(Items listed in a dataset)
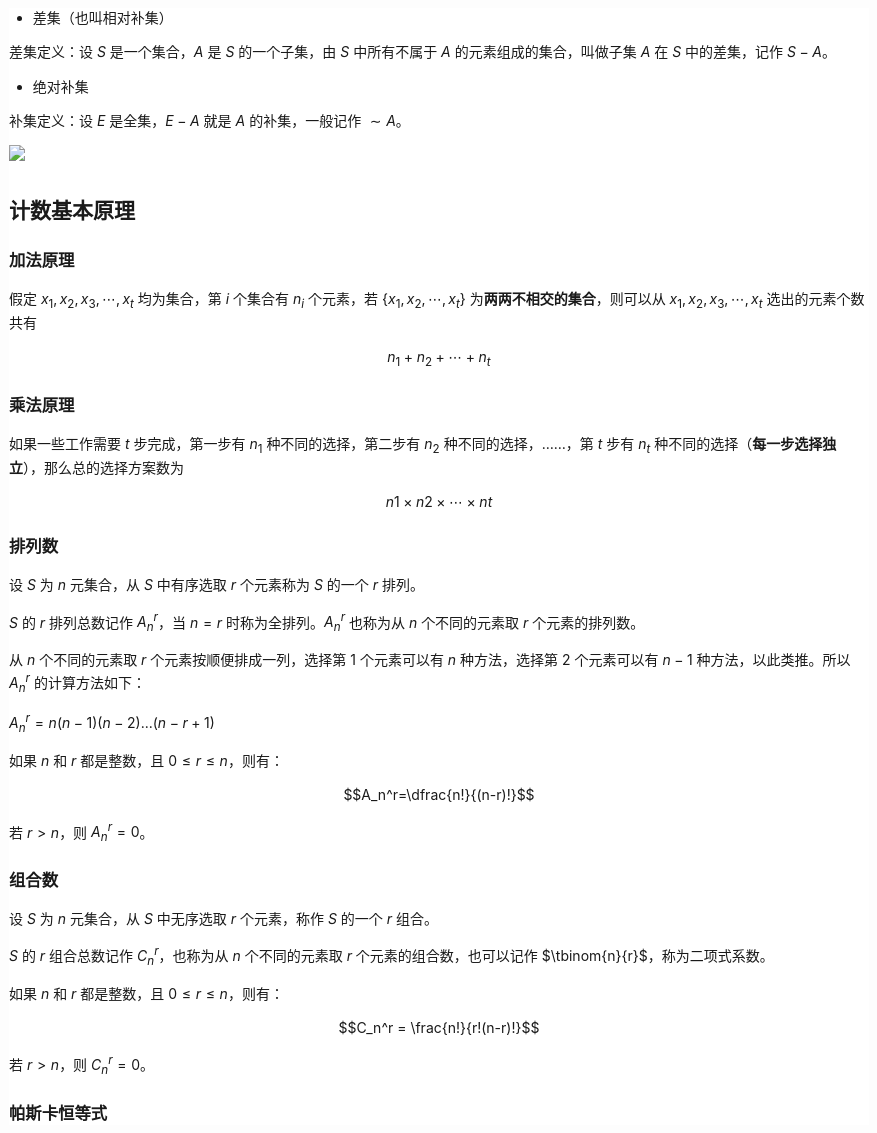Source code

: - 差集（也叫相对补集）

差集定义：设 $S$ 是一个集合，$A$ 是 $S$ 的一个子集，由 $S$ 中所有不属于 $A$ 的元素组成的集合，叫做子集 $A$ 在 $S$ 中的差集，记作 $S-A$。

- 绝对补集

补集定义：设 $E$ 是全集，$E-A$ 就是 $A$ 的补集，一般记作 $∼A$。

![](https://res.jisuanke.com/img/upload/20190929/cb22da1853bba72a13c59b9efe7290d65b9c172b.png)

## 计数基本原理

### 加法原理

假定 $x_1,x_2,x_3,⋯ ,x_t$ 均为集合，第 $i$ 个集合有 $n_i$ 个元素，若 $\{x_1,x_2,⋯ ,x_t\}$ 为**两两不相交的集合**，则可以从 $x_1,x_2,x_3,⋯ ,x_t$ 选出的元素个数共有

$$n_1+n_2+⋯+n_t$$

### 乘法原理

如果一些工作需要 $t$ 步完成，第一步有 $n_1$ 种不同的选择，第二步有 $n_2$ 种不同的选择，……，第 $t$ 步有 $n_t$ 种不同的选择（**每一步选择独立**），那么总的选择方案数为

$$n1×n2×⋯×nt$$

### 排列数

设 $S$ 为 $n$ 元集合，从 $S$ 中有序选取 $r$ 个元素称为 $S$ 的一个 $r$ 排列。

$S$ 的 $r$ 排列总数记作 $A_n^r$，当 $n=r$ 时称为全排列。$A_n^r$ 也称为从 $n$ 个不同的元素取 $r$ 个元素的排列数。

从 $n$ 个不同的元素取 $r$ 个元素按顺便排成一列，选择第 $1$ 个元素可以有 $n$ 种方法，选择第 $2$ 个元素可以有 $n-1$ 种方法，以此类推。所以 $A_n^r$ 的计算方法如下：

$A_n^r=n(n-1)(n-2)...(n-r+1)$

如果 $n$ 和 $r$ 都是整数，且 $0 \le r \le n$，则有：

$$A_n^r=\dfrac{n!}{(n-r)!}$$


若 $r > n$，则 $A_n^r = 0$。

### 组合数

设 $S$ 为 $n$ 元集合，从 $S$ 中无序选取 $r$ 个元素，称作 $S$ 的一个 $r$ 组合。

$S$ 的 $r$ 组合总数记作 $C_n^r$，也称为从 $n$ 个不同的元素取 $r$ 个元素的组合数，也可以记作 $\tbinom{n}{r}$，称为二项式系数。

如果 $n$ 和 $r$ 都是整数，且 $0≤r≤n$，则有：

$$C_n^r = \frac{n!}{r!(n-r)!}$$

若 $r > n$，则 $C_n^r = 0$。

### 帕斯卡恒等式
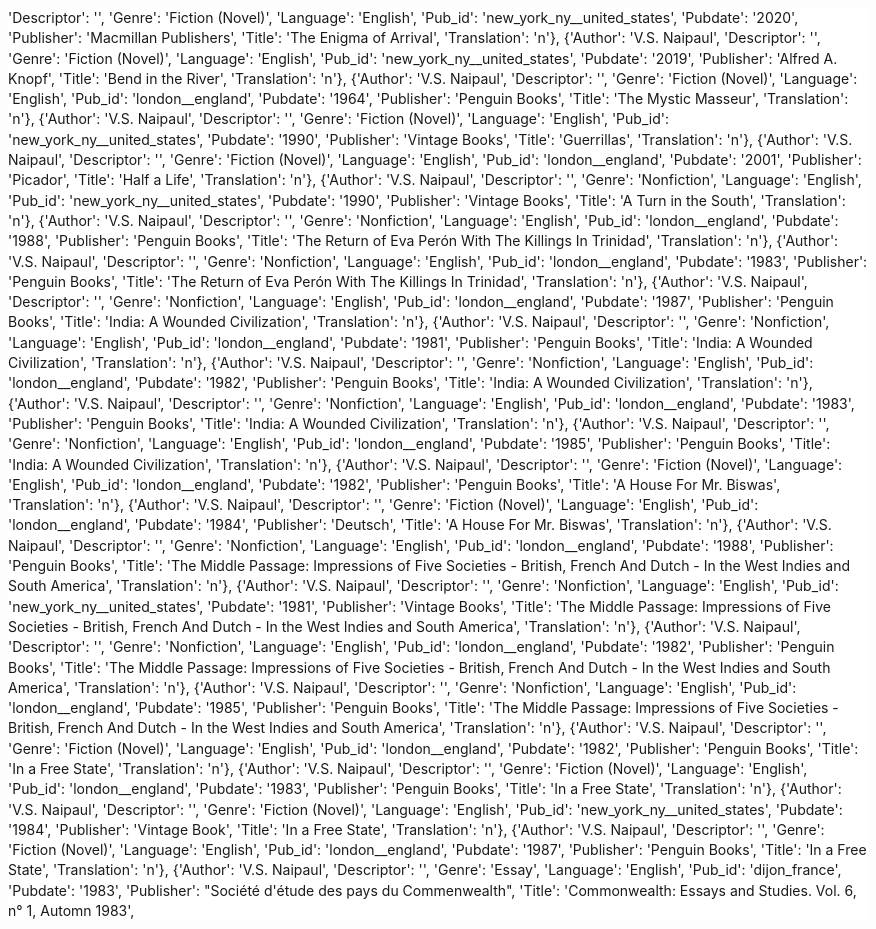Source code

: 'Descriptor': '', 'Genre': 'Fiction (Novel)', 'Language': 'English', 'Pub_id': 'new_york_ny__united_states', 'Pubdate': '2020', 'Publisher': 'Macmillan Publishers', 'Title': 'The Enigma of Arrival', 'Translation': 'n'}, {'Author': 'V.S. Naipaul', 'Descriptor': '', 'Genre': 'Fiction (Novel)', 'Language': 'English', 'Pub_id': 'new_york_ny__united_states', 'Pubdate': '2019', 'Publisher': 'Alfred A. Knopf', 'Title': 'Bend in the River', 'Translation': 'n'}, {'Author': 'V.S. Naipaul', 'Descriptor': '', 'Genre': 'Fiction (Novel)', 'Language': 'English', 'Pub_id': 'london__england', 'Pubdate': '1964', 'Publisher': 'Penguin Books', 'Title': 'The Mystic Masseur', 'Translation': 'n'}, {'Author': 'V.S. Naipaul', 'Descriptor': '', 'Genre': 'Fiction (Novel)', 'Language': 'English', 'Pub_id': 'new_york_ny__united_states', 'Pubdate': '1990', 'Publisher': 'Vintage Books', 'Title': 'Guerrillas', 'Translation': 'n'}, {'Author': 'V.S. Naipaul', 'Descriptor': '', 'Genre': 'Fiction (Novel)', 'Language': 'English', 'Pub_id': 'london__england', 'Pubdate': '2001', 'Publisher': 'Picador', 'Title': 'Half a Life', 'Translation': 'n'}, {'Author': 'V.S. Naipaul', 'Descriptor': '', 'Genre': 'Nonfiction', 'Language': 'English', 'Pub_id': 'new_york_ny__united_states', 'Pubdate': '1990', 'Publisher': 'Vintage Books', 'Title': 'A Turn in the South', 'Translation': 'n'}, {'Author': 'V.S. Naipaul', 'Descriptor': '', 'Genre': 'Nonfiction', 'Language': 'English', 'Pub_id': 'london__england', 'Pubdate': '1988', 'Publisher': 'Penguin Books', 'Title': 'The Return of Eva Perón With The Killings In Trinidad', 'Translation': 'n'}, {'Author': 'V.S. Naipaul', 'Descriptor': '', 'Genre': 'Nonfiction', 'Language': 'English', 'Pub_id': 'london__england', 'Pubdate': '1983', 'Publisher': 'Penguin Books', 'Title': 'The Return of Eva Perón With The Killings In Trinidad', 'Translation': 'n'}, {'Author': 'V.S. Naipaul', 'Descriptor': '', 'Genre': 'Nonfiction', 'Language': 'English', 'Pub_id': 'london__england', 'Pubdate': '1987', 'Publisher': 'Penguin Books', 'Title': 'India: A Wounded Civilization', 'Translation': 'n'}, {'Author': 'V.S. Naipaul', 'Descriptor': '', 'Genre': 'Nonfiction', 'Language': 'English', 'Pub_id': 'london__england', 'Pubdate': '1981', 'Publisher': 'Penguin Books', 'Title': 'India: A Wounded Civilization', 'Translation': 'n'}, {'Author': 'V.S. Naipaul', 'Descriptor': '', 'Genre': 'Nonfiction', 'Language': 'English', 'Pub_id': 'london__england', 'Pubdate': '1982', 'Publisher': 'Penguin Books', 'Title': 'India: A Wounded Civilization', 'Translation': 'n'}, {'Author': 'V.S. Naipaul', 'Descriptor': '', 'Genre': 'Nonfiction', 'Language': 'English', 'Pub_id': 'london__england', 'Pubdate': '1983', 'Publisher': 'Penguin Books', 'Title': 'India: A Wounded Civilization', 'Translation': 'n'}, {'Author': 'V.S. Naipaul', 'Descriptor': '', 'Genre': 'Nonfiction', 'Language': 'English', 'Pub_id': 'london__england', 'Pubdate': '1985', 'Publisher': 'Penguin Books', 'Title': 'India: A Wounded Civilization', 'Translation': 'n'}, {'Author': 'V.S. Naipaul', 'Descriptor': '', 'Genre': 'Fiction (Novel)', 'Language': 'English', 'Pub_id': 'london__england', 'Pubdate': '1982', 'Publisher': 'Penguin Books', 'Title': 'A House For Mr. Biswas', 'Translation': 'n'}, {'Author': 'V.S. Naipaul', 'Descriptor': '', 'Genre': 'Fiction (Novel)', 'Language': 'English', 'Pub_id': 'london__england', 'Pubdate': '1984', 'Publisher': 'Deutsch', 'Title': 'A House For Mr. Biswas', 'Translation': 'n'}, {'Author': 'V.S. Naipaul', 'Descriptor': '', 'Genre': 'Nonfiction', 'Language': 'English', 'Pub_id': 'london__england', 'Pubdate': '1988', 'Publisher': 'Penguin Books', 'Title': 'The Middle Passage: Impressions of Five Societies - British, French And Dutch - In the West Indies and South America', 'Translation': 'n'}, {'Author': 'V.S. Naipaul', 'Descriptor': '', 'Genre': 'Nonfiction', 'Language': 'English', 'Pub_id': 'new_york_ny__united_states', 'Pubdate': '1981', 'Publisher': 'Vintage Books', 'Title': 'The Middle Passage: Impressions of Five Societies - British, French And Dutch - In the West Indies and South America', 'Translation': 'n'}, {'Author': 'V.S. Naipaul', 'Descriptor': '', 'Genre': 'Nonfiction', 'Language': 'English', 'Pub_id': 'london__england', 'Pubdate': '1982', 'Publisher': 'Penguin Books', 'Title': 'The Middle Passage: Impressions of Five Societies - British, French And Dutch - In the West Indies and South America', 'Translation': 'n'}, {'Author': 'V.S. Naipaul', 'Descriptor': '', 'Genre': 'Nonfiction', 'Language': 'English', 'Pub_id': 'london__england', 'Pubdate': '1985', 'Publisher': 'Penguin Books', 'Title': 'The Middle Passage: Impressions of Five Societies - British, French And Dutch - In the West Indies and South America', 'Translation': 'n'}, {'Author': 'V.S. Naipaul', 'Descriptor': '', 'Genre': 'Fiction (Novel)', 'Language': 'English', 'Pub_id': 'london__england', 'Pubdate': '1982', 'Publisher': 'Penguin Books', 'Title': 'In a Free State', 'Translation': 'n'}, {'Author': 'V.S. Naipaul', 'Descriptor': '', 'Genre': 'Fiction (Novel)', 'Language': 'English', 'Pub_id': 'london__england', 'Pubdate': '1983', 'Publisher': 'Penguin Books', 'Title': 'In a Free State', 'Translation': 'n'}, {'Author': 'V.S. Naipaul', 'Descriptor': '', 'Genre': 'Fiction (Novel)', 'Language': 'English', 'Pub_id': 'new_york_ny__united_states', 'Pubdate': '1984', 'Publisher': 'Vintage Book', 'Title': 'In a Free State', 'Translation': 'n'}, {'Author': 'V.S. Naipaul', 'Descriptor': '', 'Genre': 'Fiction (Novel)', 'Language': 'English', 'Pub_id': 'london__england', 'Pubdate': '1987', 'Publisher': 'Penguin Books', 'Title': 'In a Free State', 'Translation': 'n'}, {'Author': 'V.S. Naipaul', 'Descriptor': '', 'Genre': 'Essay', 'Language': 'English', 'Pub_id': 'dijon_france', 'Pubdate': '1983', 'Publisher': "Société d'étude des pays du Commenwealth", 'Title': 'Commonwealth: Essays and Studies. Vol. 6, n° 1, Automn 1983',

# About this exercise
Return all lines from the entries that contain the string "个不同的元素取".

# Your response
$S$ 的 $r$ 排列总数记作 $A_n^r$，当 $n=r$ 时称为全排列。$A_n^r$ 也称为从 $n$ 个不同的元素取 $r$ 个元素的排列数。
从 $n$ 个不同的元素取 $r$ 个元素按顺便排成一列，选择第 $1$ 个元素可以有 $n$ 种方法，选择第 $2$ 个元素可以有 $n-1$ 种方法，以此类推。所以 $A_n^r$ 的计算方法如下：
$S$ 的 $r$ 组合总数记作 $C_n^r$，也称为从 $n$ 个不同的元素取 $r$ 个元素的组合数，也可以记作 $\tbinom{n}{r}$，称为二项式系数。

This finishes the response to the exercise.